■ **What the exercise asks**
In the listing below, take the lines starting with the line containing "O presidente do" and going on through the line containing "atuar com firmeza", and rewrite them with "reunião" changed to "audiência", leaving everything else as it stands.

┌─ Dataset excerpts

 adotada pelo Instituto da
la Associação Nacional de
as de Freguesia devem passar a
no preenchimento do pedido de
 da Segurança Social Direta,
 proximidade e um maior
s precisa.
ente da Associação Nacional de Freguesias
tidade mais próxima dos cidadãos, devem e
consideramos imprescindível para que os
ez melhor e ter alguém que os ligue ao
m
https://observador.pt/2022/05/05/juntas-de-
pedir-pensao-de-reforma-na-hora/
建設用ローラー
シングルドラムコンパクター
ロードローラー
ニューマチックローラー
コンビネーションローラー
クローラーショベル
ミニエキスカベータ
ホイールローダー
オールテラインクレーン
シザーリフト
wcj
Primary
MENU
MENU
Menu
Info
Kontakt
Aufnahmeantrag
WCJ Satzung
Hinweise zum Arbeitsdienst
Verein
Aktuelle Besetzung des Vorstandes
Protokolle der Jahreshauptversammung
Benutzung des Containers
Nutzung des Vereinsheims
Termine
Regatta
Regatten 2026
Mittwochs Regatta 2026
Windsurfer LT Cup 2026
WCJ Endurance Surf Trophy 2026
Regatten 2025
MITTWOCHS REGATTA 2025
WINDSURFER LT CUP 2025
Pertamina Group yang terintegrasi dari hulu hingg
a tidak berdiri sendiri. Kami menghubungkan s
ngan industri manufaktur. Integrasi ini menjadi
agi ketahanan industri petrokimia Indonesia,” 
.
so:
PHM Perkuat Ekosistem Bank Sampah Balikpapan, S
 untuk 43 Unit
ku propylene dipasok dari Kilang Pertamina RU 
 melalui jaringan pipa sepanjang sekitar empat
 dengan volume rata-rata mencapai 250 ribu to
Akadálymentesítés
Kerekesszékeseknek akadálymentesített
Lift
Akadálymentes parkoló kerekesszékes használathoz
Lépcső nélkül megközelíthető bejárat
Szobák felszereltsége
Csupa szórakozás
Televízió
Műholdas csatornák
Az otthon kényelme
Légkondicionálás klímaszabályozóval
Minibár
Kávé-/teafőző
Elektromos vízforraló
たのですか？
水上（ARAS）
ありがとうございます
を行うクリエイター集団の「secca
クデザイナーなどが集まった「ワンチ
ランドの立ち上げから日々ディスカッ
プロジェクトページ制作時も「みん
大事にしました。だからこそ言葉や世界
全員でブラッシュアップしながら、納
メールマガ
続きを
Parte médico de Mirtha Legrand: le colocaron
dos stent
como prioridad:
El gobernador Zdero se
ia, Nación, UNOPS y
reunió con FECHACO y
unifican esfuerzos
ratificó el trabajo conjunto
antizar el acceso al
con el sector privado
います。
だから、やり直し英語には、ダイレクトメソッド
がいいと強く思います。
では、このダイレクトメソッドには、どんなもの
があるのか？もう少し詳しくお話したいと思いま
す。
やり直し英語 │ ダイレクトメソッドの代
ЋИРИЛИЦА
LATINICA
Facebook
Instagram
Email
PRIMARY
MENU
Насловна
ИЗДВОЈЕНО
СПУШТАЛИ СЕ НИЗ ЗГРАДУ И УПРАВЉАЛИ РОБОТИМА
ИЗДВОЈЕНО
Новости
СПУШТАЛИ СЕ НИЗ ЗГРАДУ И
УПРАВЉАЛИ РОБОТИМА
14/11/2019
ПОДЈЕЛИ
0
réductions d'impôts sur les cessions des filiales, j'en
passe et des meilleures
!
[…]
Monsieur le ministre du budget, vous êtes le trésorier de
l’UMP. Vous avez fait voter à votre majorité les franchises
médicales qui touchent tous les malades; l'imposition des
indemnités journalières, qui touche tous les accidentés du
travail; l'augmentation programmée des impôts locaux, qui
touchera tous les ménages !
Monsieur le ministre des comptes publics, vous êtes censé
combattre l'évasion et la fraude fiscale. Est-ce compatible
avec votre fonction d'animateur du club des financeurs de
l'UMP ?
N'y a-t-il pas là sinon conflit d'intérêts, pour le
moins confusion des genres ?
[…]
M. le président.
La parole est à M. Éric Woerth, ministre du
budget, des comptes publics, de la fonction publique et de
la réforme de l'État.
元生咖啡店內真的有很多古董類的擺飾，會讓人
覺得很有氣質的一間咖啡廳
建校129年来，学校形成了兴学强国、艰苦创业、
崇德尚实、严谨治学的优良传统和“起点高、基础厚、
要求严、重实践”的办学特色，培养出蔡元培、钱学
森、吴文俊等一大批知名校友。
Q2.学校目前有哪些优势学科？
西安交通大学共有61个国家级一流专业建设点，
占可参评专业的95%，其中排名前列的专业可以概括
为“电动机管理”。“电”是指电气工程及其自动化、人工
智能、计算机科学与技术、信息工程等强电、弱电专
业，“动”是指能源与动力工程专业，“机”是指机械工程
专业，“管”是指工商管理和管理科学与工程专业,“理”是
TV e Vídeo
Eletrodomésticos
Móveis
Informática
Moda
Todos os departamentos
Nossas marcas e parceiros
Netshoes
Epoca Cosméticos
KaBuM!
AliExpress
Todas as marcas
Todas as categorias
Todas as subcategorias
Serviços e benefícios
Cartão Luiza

└─
┌─ Dataset excerpts

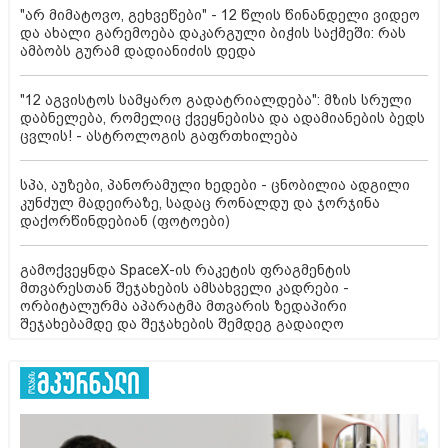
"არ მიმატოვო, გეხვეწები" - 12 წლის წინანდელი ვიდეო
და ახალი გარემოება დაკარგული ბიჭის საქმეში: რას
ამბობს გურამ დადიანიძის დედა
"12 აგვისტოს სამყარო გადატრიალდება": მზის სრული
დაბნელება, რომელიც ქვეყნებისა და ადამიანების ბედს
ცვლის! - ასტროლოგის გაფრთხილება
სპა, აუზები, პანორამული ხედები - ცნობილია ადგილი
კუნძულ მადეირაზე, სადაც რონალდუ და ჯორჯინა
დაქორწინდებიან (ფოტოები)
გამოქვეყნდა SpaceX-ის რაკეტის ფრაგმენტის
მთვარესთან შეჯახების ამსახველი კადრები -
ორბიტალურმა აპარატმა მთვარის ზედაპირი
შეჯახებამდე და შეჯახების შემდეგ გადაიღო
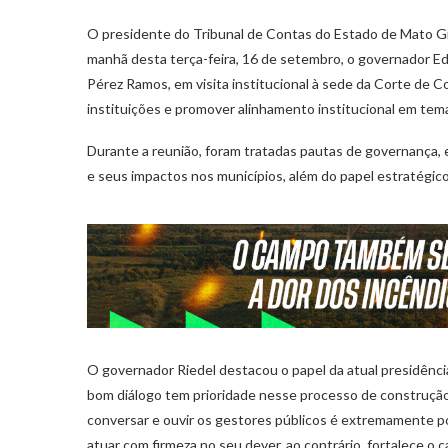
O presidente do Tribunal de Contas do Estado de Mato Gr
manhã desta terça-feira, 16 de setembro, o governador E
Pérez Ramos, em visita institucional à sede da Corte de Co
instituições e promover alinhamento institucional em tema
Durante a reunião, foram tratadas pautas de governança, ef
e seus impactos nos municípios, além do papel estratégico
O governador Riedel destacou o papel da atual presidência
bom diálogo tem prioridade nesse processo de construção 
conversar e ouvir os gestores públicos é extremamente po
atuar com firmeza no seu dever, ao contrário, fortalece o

└─
┌─ Dataset excerpts

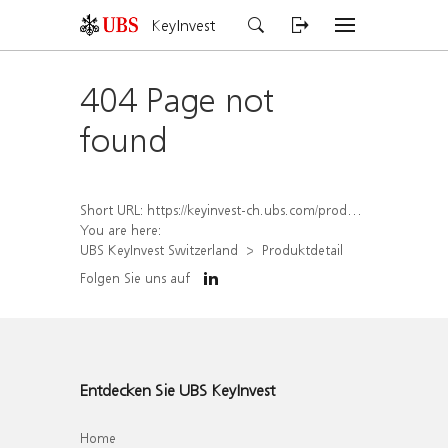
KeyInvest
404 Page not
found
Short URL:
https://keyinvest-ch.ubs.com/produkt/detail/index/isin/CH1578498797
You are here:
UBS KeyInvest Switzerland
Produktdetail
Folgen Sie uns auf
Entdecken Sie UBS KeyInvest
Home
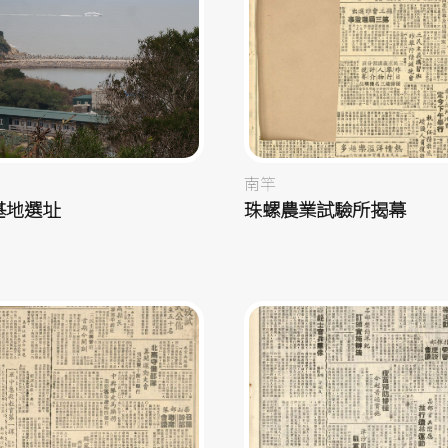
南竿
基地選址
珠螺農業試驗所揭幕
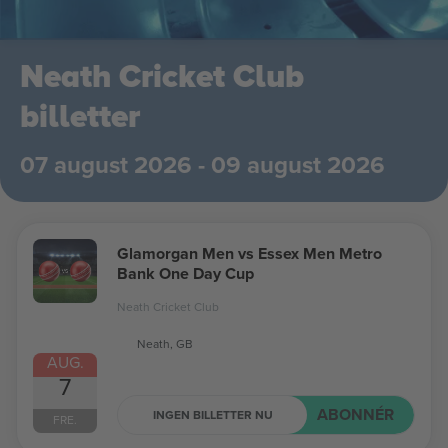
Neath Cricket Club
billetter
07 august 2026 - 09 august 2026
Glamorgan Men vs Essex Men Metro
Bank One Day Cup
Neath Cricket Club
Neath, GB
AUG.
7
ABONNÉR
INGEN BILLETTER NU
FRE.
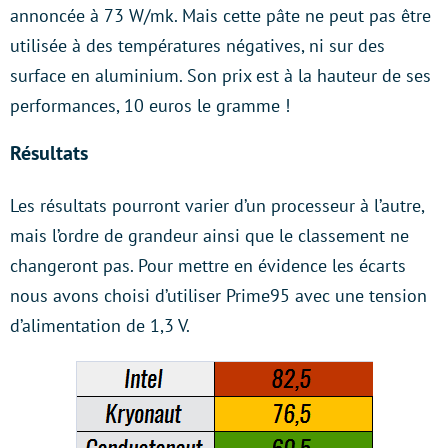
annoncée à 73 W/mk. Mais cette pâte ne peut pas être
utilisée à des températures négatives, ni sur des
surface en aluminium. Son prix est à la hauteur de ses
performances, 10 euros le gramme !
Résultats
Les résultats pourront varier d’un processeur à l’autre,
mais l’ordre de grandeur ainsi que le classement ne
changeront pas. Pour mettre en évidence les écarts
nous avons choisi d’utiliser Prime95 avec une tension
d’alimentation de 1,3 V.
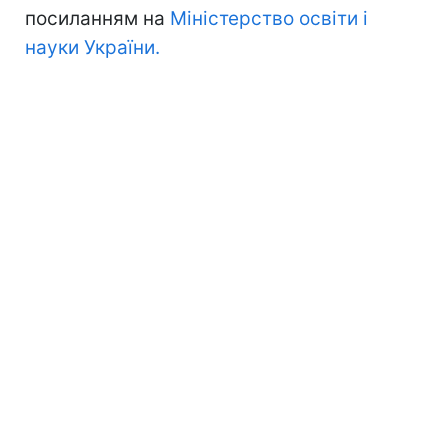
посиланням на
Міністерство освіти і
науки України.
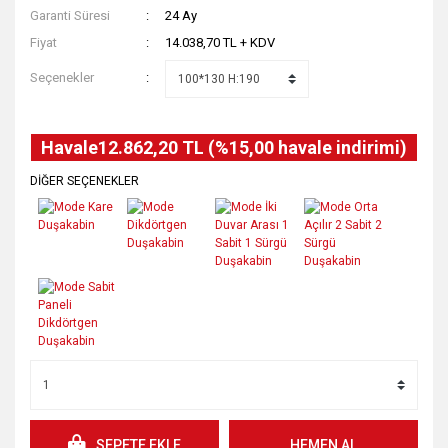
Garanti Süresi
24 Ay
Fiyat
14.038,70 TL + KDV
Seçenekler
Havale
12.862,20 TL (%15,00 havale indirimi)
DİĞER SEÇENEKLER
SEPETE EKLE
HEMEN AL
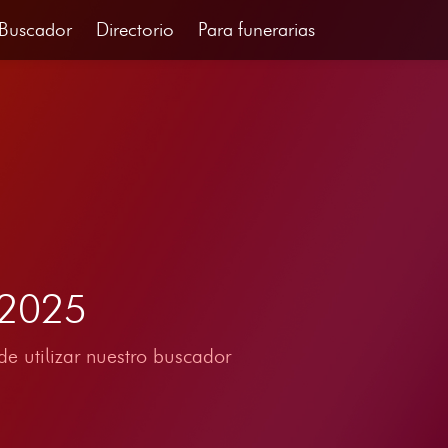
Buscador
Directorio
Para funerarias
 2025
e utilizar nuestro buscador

└─

■ **Expected answer**
O presidente do Tribunal de Contas do Estado de Mato Gr
manhã desta terça-feira, 16 de setembro, o governador E
Pérez Ramos, em visita institucional à sede da Corte de Co
instituições e promover alinhamento institucional em tema
Durante a audiência, foram tratadas pautas de governança, ef
e seus impactos nos municípios, além do papel estratégico
O governador Riedel destacou o papel da atual presidência
bom diálogo tem prioridade nesse processo de construção 
conversar e ouvir os gestores públicos é extremamente po
atuar com firmeza no seu dever, ao contrário, fortalece o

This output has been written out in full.